How do I subtract two declared variables in MYSQL - mysql

The question I am working on is as follows:
What is the difference in the amount received for each month of 2004 compared to 2003?
This is what I have so far,
SELECT #2003 = (SELECT sum(amount) FROM Payments, Orders
WHERE YEAR(orderDate) = 2003
AND Payments.customerNumber = Orders.customerNumber
GROUP BY MONTH(orderDate));
SELECT #2004 = (SELECT sum(amount) FROM Payments, Orders
WHERE YEAR(orderDate) = 2004
AND Payments.customerNumber = Orders.customerNumber
GROUP BY MONTH(orderDate));
SELECT MONTH(orderDate), (#2004 - #2003) AS Diff
FROM Payments, Orders
WHERE Orders.customerNumber = Payments.customerNumber
Group By MONTH(orderDate);
In the output I am getting the months but for Diff I am getting NULL please help. Thanks

I cannot test this because I don't have your tables, but try something like this:
SELECT a.orderMonth, (a.orderTotal - b.orderTotal ) AS Diff
FROM
(SELECT MONTH(orderDate) as orderMonth,sum(amount) as orderTotal
FROM Payments, Orders
WHERE YEAR(orderDate) = 2004
AND Payments.customerNumber = Orders.customerNumber
GROUP BY MONTH(orderDate)) as a,
(SELECT MONTH(orderDate) as orderMonth,sum(amount) as orderTotal FROM Payments, Orders
WHERE YEAR(orderDate) = 2003
AND Payments.customerNumber = Orders.customerNumber
GROUP BY MONTH(orderDate)) as b
WHERE a.orderMonth=b.orderMonth

Q: How do I subtract two declared variables in MySQL.
A: You'd first have to DECLARE them. In the context of a MySQL stored program. But those variable names wouldn't begin with an at sign character. Variable names that start with an at sign # character are user-defined variables. And there is no DECLARE statement for them, we can't declare them to be a particular type.
To subtract them within a SQL statement
SELECT #foo - #bar AS diff
Note that MySQL user-defined variables are scalar values.
Assignment of a value to a user-defined variable in a SELECT statement is done with the Pascal style assignment operator :=. In an expression in a SELECT statement, the equals sign is an equality comparison operator.
As a simple example of how to assign a value in a SQL SELECT statement
SELECT #foo := '123.45' ;
In the OP queries, there's no assignment being done. The equals sign is a comparison, of the scalar value to the return from a subquery. Are those first statements actually running without throwing an error?
User-defined variables are probably not necessary to solve this problem.
You want to return how many rows? Sounds like you want one for each month.

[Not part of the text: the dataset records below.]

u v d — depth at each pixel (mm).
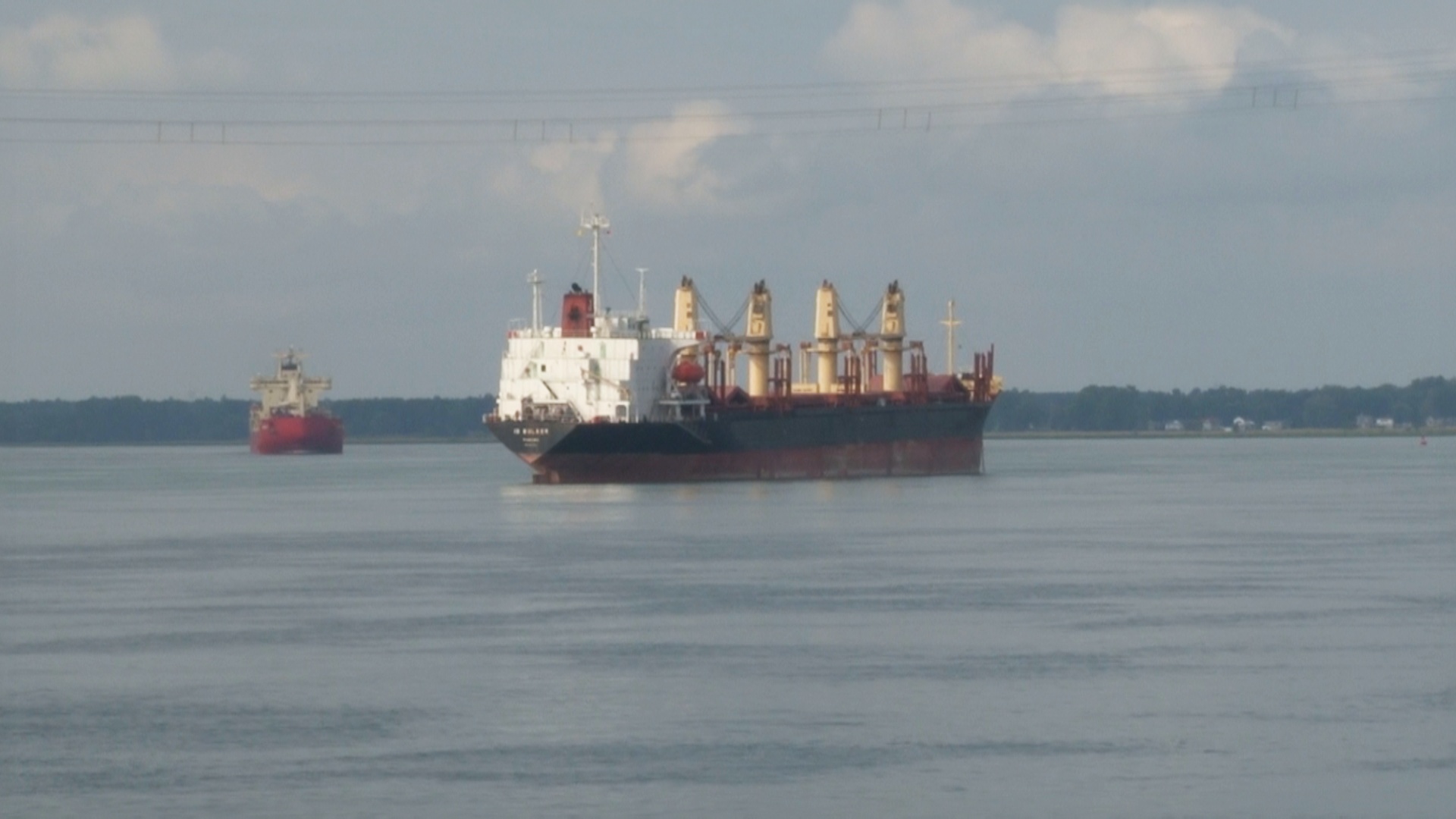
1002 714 195875
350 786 167250
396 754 179375
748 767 174000
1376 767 172250
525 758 177375
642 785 167625
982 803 161250
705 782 168625
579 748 181750
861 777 170000
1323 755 177125
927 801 162125
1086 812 158500
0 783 168875
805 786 166875
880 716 195625
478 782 168875
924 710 198500
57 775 171625
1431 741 182625
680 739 185125
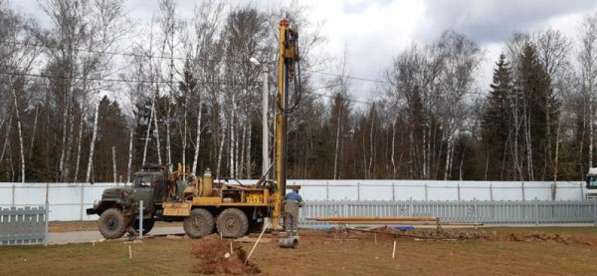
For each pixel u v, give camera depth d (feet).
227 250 45.73
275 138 70.44
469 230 80.53
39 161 175.63
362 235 67.87
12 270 41.78
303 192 124.06
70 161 144.15
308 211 86.99
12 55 141.08
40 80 148.56
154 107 141.90
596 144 182.50
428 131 199.00
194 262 45.32
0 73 140.97
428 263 47.11
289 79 69.56
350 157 218.59
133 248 55.77
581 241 66.74
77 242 63.05
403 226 72.49
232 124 140.67
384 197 129.18
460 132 213.87
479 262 48.60
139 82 143.84
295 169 205.98
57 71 136.67
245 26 143.43
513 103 199.62
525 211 100.73
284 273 40.55
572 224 103.40
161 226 97.19
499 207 99.30
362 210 90.27
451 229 82.89
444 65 195.83
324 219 70.33
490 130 216.33
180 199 71.92
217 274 40.09
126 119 203.31
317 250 53.67
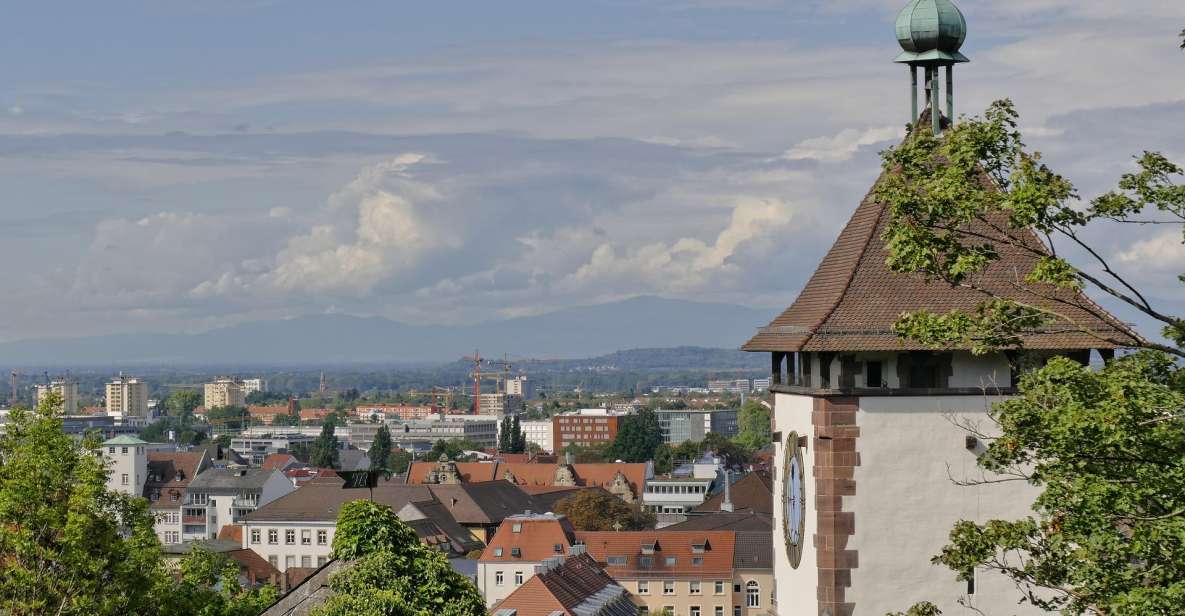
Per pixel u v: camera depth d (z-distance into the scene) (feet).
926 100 163.63
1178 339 124.57
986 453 129.18
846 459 152.56
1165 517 114.62
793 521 166.61
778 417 175.32
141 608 239.30
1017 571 127.65
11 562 222.69
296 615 211.82
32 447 229.66
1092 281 124.57
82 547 223.71
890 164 131.64
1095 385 119.55
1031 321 129.18
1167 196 124.98
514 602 506.48
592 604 523.29
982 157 127.54
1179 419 115.75
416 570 213.66
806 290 165.48
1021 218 122.83
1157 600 111.45
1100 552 118.93
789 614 168.76
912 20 161.58
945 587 152.05
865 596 152.05
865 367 153.79
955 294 154.20
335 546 213.66
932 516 152.35
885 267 156.76
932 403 152.46
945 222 129.90
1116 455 118.42
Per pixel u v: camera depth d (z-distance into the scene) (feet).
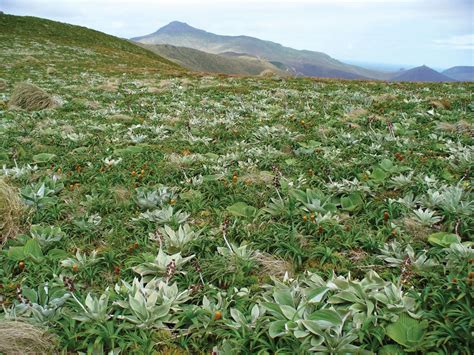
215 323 13.29
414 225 19.15
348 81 98.22
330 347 11.59
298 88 80.12
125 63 146.41
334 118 47.21
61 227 20.75
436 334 11.70
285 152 34.45
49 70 102.68
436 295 13.12
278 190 24.17
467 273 14.19
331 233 19.15
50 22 210.59
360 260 17.28
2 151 33.47
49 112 52.54
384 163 27.07
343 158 32.04
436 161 28.81
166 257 16.70
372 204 21.98
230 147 35.68
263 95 69.62
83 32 211.00
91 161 31.89
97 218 21.50
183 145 37.60
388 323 12.60
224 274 16.25
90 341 12.66
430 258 15.98
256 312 13.46
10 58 123.85
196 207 22.90
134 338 12.59
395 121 44.29
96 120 49.60
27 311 13.80
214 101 63.57
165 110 56.49
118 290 14.88
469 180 25.25
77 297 14.58
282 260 17.38
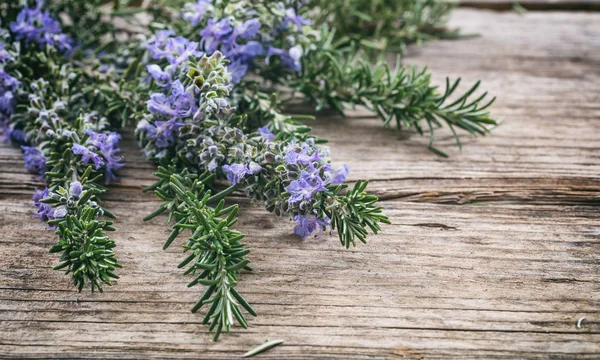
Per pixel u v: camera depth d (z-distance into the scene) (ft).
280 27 1.77
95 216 1.58
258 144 1.54
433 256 1.58
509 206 1.71
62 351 1.41
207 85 1.54
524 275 1.55
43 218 1.59
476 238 1.63
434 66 2.10
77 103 1.73
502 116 1.94
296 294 1.50
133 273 1.52
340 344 1.43
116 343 1.42
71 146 1.60
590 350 1.44
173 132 1.63
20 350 1.41
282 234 1.61
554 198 1.73
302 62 1.84
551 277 1.55
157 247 1.57
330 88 1.86
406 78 1.93
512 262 1.58
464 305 1.49
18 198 1.67
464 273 1.55
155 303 1.48
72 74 1.73
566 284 1.54
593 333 1.46
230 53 1.70
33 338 1.42
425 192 1.73
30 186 1.70
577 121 1.93
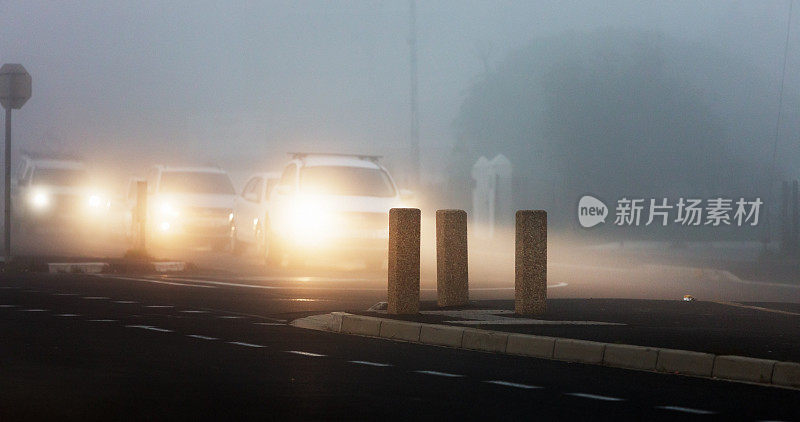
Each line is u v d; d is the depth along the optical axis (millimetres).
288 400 26141
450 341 39125
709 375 32156
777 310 51281
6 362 32000
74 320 44062
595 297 63656
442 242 48031
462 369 32656
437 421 23672
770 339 37406
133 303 52281
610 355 34562
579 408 25719
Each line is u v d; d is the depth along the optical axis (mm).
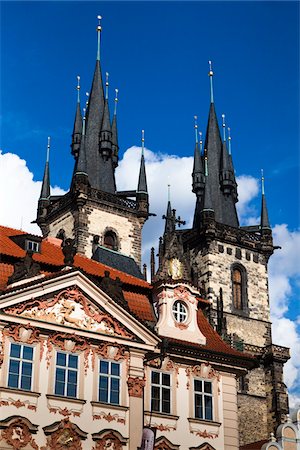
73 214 98562
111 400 45344
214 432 48750
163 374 48656
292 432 52688
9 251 48719
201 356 50031
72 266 48062
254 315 103500
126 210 101125
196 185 114188
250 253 107500
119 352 46375
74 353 45031
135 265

We'll assume that by "year" we're referring to a calendar year, as in January through December. (We might want to check that assumption. Just so we don't find out way too late, that what was meant was the "fiscal year", running from July through June, or something.)
How can we get a list of months? Looks like you've got a start. We can use a GROUP BY or a DISTINCT.
The question was... "What is the difference in the amount received ... "
So, we want amount received. Would that be the amount of payments we received? Or the amount of orders that we received? (Are we taking orders and receiving payments? Or are we placing orders and making payments?)
When I think of "amount received", I'm thinking in terms of income.
Given the only two tables that we see, I'm thinking we're filling orders and receiving payments. (I probably want to check that, so when I'm done, I'm not told... "oh, we meant the number of orders we received" and/or "the payments table is the payments we made, the 'amount we received' is in some other table"
We're going to assume that there's a column that identifies the "date" that a payment was received, and that the datatype of that column is DATE (or DATETIME or TIMESTAMP), some type that we can reliably determine what "month" a payment was received in.
To get a list of months that we received payments in, in 2003...
SELECT MONTH(p.payment_received_date)
FROM payment_received p
WHERE p.payment_received_date >= '2003-01-01'
AND p.payment_received_date < '2004-01-01'
GROUP BY MONTH(p.payment_received_date)
ORDER BY MONTH(p.payment_received_date)
That should get us twelve rows. Unless we didn't receive any payments in a given month. Then we might only get 11 rows. Or 10. Or, if we didn't receive any payments in all of 2003, we won't get any rows back.
For performance, we want to have our predicates (conditions in the WHERE clause0 reference bare columns. With an appropriate index available, MySQL will make effective use of an index range scan operation. If we wrap the columns in a function, e.g.
WHERE YEAR(p.payment_received_date) = 2003
With that, we will be forcing MySQL to evaluate that function on every flipping row in the table, and then compare the return from the function to the literal. We prefer not do do that, and reference bare columns in predicates (conditions in the WHERE clause).
We could repeat the same query to get the payments received in 2004. All we need to do is change the date literals.
Or, we could get all the rows in 2003 and 2004 all together, and collapse that into a list of distinct months.
We can use conditional aggregation. Since we're using calendar years, I'll use the YEAR() shortcut (rather than a range check). Here, we're not as concerned with using a bare column inside the expression.
SELECT MONTH(p.payment_received_date) AS `mm`
, MAX(MONTHNAME(p.payment_received_date)) AS `month`
, SUM(IF(YEAR(p.payment_received_date)=2004,p.payment_amount,0)) AS `2004_month_total`
, SUM(IF(YEAR(p.payment_received_date)=2003,p.payment_amount,0)) AS `2003_month_total`
, SUM(IF(YEAR(p.payment_received_date)=2004,p.payment_amount,0))
- SUM(IF(YEAR(p.payment_received_date)=2003,p.payment_amount,0)) AS `2004_2003_diff`
FROM payment_received p
WHERE p.payment_received_date >= '2003-01-01'
AND p.payment_received_date < '2005-01-01'
GROUP
BY MONTH(p.payment_received_date)
ORDER
BY MONTH(p.payment_received_date)
If this is a homework problem, I strongly recommend you work on this problem yourself. There are other query patterns that will return an equivalent result.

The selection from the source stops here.